Type IIB receptor protein tyrosine phosphatases are cell surface transmembrane proteins that engage in cell adhesion via their extracellular domains (ECDs) and cell signaling via their cytoplasmic phosphatase domains. The ECDs of type IIB receptor protein tyrosine phosphatases form stable, homophilic, and trans interactions between adjacent cell membranes. Previous work has demonstrated how one family member, PTPRM, forms head-to-tail homodimers. However, as the interface was composed of residues conserved across the family, the determinants of homophilic specificity remain unknown. Here, we have solved the X-ray crystal structure of the membrane-distal N-terminal domains of PTPRK that form a head-to-tail dimer consistent with intermembrane adhesion. Comparison with the PTPRM structure demonstrates interdomain conformational differences that may define homophilic specificity. Using small-angle X-ray scattering, we determined the solution structures of the full-length ECDs of PTPRM and PTPRK, identifying that both are rigid extended molecules that differ in their overall long-range conformation. Furthermore, we identified one residue, W351, within the interaction interface that differs between PTPRM and PTPRK and showed that mutation to glycine, the equivalent residue in PTPRM, abolishes PTPRK dimer formation in vitro. This comparison of two members of the receptor tyrosine phosphatase family suggests that homophilic specificity is driven by a combination of shape complementarity and specific but limited sequence differences.

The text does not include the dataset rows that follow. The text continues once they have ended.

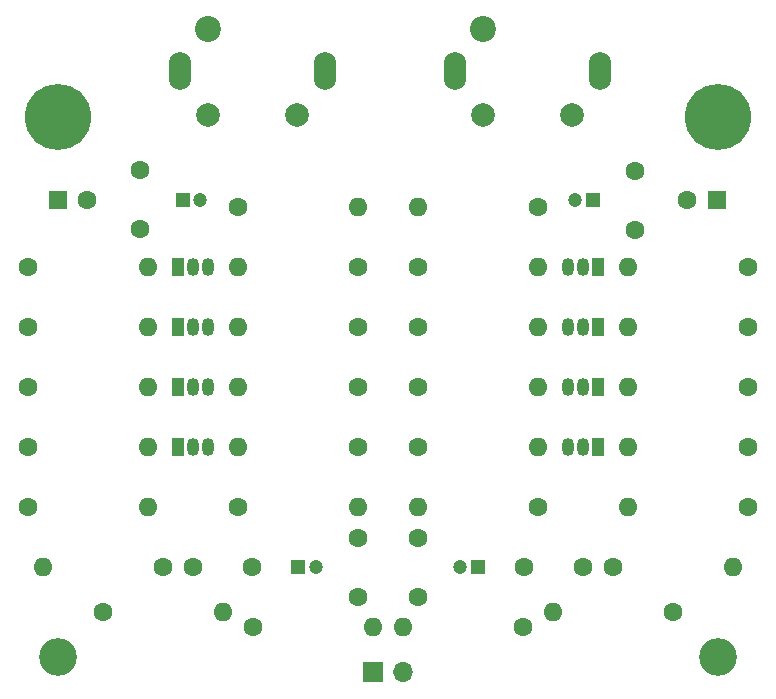
<source format=gts>
G04 #@! TF.GenerationSoftware,KiCad,Pcbnew,8.0.9*
G04 #@! TF.CreationDate,2025-03-02T14:16:38+01:00*
G04 #@! TF.ProjectId,cjss190,636a7373-3139-4302-9e6b-696361645f70,rev?*
G04 #@! TF.SameCoordinates,Original*
G04 #@! TF.FileFunction,Soldermask,Top*
G04 #@! TF.FilePolarity,Negative*
%FSLAX46Y46*%
G04 Gerber Fmt 4.6, Leading zero omitted, Abs format (unit mm)*
G04 Created by KiCad (PCBNEW 8.0.9) date 2025-03-02 14:16:38*
%MOMM*%
%LPD*%
G01*
G04 APERTURE LIST*
%ADD10C,1.600000*%
%ADD11O,1.600000X1.600000*%
%ADD12R,1.600000X1.600000*%
%ADD13R,1.050000X1.500000*%
%ADD14O,1.050000X1.500000*%
%ADD15C,5.600000*%
%ADD16R,1.200000X1.200000*%
%ADD17C,1.200000*%
%ADD18O,1.900000X3.200000*%
%ADD19C,2.000000*%
%ADD20C,2.200000*%
%ADD21R,1.700000X1.700000*%
%ADD22O,1.700000X1.700000*%
%ADD23C,3.200000*%
G04 APERTURE END LIST*
D10*
X78740000Y-69850000D03*
D11*
X88900000Y-69850000D03*
D10*
X87630000Y-100330000D03*
D11*
X77470000Y-100330000D03*
D10*
X73660000Y-80010000D03*
D11*
X63500000Y-80010000D03*
D12*
X104052380Y-64135000D03*
D10*
X101552380Y-64135000D03*
X45720000Y-85090000D03*
D11*
X55880000Y-85090000D03*
D10*
X45720000Y-74930000D03*
D11*
X55880000Y-74930000D03*
D10*
X88900000Y-90170000D03*
D11*
X78740000Y-90170000D03*
D10*
X63500000Y-90170000D03*
D11*
X73660000Y-90170000D03*
D13*
X93980000Y-85090000D03*
D14*
X92710000Y-85090000D03*
X91440000Y-85090000D03*
D10*
X88900000Y-64770000D03*
D11*
X78740000Y-64770000D03*
D13*
X58420000Y-74930000D03*
D14*
X59690000Y-74930000D03*
X60960000Y-74930000D03*
D10*
X106680000Y-80010000D03*
D11*
X96520000Y-80010000D03*
D10*
X45720000Y-90170000D03*
D11*
X55880000Y-90170000D03*
D10*
X78740000Y-92750000D03*
X78740000Y-97750000D03*
X73660000Y-92750000D03*
X73660000Y-97750000D03*
D15*
X104140000Y-57150000D03*
D10*
X45720000Y-69850000D03*
D11*
X55880000Y-69850000D03*
D10*
X64690000Y-95250000D03*
X59690000Y-95250000D03*
D16*
X68580000Y-95250000D03*
D17*
X70080000Y-95250000D03*
D13*
X93980000Y-69850000D03*
D14*
X92710000Y-69850000D03*
X91440000Y-69850000D03*
D10*
X64770000Y-100330000D03*
D11*
X74930000Y-100330000D03*
D10*
X55245000Y-61595000D03*
X55245000Y-66595000D03*
D16*
X93575000Y-64135000D03*
D17*
X92075000Y-64135000D03*
D16*
X83820000Y-95250000D03*
D17*
X82320000Y-95250000D03*
D10*
X52070000Y-99060000D03*
D11*
X62230000Y-99060000D03*
D10*
X106680000Y-74930000D03*
D11*
X96520000Y-74930000D03*
D10*
X45720000Y-80010000D03*
D11*
X55880000Y-80010000D03*
D18*
X70860000Y-53200000D03*
X58560000Y-53200000D03*
D19*
X60960000Y-56950000D03*
X68460000Y-56950000D03*
D20*
X60960000Y-49700000D03*
D10*
X95250000Y-95250000D03*
D11*
X105410000Y-95250000D03*
D13*
X93980000Y-80010000D03*
D14*
X92710000Y-80010000D03*
X91440000Y-80010000D03*
D10*
X57150000Y-95250000D03*
D11*
X46990000Y-95250000D03*
D10*
X100330000Y-99060000D03*
D11*
X90170000Y-99060000D03*
D13*
X58420000Y-85090000D03*
D14*
X59690000Y-85090000D03*
X60960000Y-85090000D03*
D13*
X93980000Y-74930000D03*
D14*
X92710000Y-74930000D03*
X91440000Y-74930000D03*
D10*
X73660000Y-85090000D03*
D11*
X63500000Y-85090000D03*
D10*
X78740000Y-74930000D03*
D11*
X88900000Y-74930000D03*
D13*
X58420000Y-69850000D03*
D14*
X59690000Y-69850000D03*
X60960000Y-69850000D03*
D21*
X74930000Y-104140000D03*
D22*
X77470000Y-104140000D03*
D10*
X97155000Y-61675000D03*
X97155000Y-66675000D03*
X106680000Y-90170000D03*
D11*
X96520000Y-90170000D03*
D13*
X58420000Y-80010000D03*
D14*
X59690000Y-80010000D03*
X60960000Y-80010000D03*
D12*
X48260000Y-64135000D03*
D10*
X50760000Y-64135000D03*
X106680000Y-85090000D03*
D11*
X96520000Y-85090000D03*
D10*
X78740000Y-80010000D03*
D11*
X88900000Y-80010000D03*
D10*
X73660000Y-69850000D03*
D11*
X63500000Y-69850000D03*
D23*
X104140000Y-102870000D03*
D10*
X106680000Y-69850000D03*
D11*
X96520000Y-69850000D03*
D10*
X73660000Y-74930000D03*
D11*
X63500000Y-74930000D03*
D10*
X63500000Y-64770000D03*
D11*
X73660000Y-64770000D03*
D16*
X58825000Y-64135000D03*
D17*
X60325000Y-64135000D03*
D18*
X94189750Y-53200000D03*
X81889750Y-53200000D03*
D19*
X84289750Y-56950000D03*
X91789750Y-56950000D03*
D20*
X84289750Y-49700000D03*
D10*
X78740000Y-85090000D03*
D11*
X88900000Y-85090000D03*
D23*
X48260000Y-102870000D03*
D15*
X48260000Y-57150000D03*
D10*
X87710000Y-95250000D03*
X92710000Y-95250000D03*
M02*

</source>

IIB 型受体蛋白酪氨酸磷酸酶是细胞表面跨膜蛋白，通过其细胞外结构域 (ECD)参与细胞粘附，并通过细胞信号转导它们的细胞质磷酸酶结构域。IIB 型受体蛋白酪氨酸磷酸酶的 ECD 在相邻细胞膜之间形成稳定、嗜同和反式相互作用。以前的工作已经证明了一个家庭成员 PTPRM 如何形成头尾同源二聚体。然而，由于界面由整个家族保守的残基组成，嗜同特异性的决定因素仍然未知。在这里，我们已经解决了 PTPRK 的膜远端 N 末端结构域的 X 射线晶体结构，该结构域形成与膜间粘附一致的头尾二聚体。与 PTPRM 结构的比较表明域间构象差异可能定义嗜同特异性。使用小角度 X 射线散射，我们确定了 PTPRM 和 PTPRK 的全长 ECD 的溶液结构，确定两者都是刚性扩展分子，它们的整体远程构象不同。此外，我们在 PTPRM 和 PTPRK 之间的相互作用界面内鉴定了一个残基 W351，并表明突变为甘氨酸（PTPRM 中的等效残基）消除了 PTPRK 二聚体形成体外。受体酪氨酸磷酸酶家族的两个成员的这种比较表明，嗜同特异性是由形状互补性和特定但有限的序列差异的组合驱动的。